## EXERCISE DIRECTIONS
Give a verbatim copy of the data, leaving the pictures out.

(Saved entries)

BEGIN

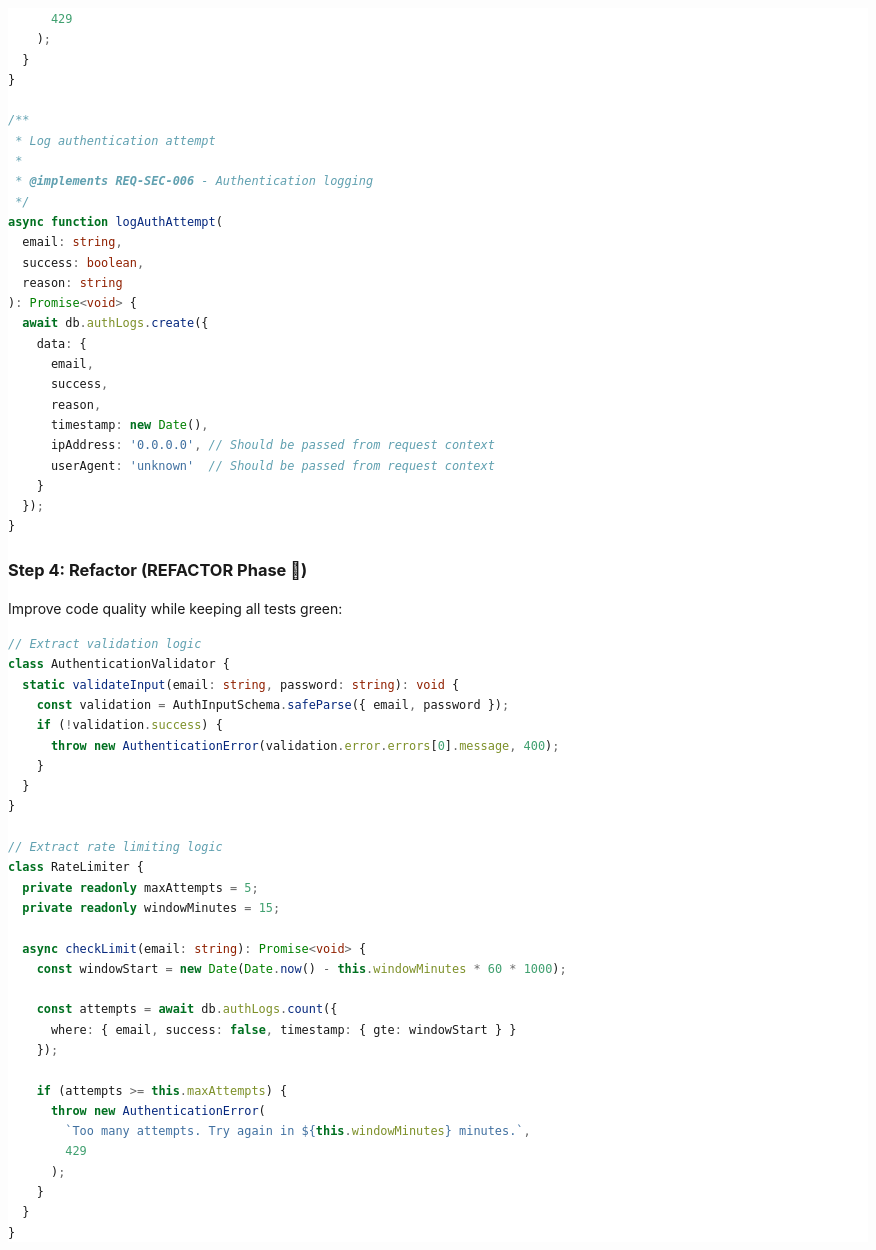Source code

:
 ```typescript
      429
    );
  }
}

/**
 * Log authentication attempt
 * 
 * @implements REQ-SEC-006 - Authentication logging
 */
async function logAuthAttempt(
  email: string,
  success: boolean,
  reason: string
): Promise<void> {
  await db.authLogs.create({
    data: {
      email,
      success,
      reason,
      timestamp: new Date(),
      ipAddress: '0.0.0.0', // Should be passed from request context
      userAgent: 'unknown'  // Should be passed from request context
    }
  });
}
```

### Step 4: Refactor (REFACTOR Phase 🔄)

Improve code quality while keeping all tests green:

```typescript
// Extract validation logic
class AuthenticationValidator {
  static validateInput(email: string, password: string): void {
    const validation = AuthInputSchema.safeParse({ email, password });
    if (!validation.success) {
      throw new AuthenticationError(validation.error.errors[0].message, 400);
    }
  }
}

// Extract rate limiting logic
class RateLimiter {
  private readonly maxAttempts = 5;
  private readonly windowMinutes = 15;
  
  async checkLimit(email: string): Promise<void> {
    const windowStart = new Date(Date.now() - this.windowMinutes * 60 * 1000);
    
    const attempts = await db.authLogs.count({
      where: { email, success: false, timestamp: { gte: windowStart } }
    });
    
    if (attempts >= this.maxAttempts) {
      throw new AuthenticationError(
        `Too many attempts. Try again in ${this.windowMinutes} minutes.`,
        429
      );
    }
  }
}

```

END

## ANSWER
Source code

:
 ```typescript
      429
    );
  }
}

/**
 * Log authentication attempt
 * 
 * @implements REQ-SEC-006 - Authentication logging
 */
async function logAuthAttempt(
  email: string,
  success: boolean,
  reason: string
): Promise<void> {
  await db.authLogs.create({
    data: {
      email,
      success,
      reason,
      timestamp: new Date(),
      ipAddress: '0.0.0.0', // Should be passed from request context
      userAgent: 'unknown'  // Should be passed from request context
    }
  });
}
```

### Step 4: Refactor (REFACTOR Phase 🔄)

Improve code quality while keeping all tests green:

```typescript
// Extract validation logic
class AuthenticationValidator {
  static validateInput(email: string, password: string): void {
    const validation = AuthInputSchema.safeParse({ email, password });
    if (!validation.success) {
      throw new AuthenticationError(validation.error.errors[0].message, 400);
    }
  }
}

// Extract rate limiting logic
class RateLimiter {
  private readonly maxAttempts = 5;
  private readonly windowMinutes = 15;
  
  async checkLimit(email: string): Promise<void> {
    const windowStart = new Date(Date.now() - this.windowMinutes * 60 * 1000);
    
    const attempts = await db.authLogs.count({
      where: { email, success: false, timestamp: { gte: windowStart } }
    });
    
    if (attempts >= this.maxAttempts) {
      throw new AuthenticationError(
        `Too many attempts. Try again in ${this.windowMinutes} minutes.`,
        429
      );
    }
  }
}

```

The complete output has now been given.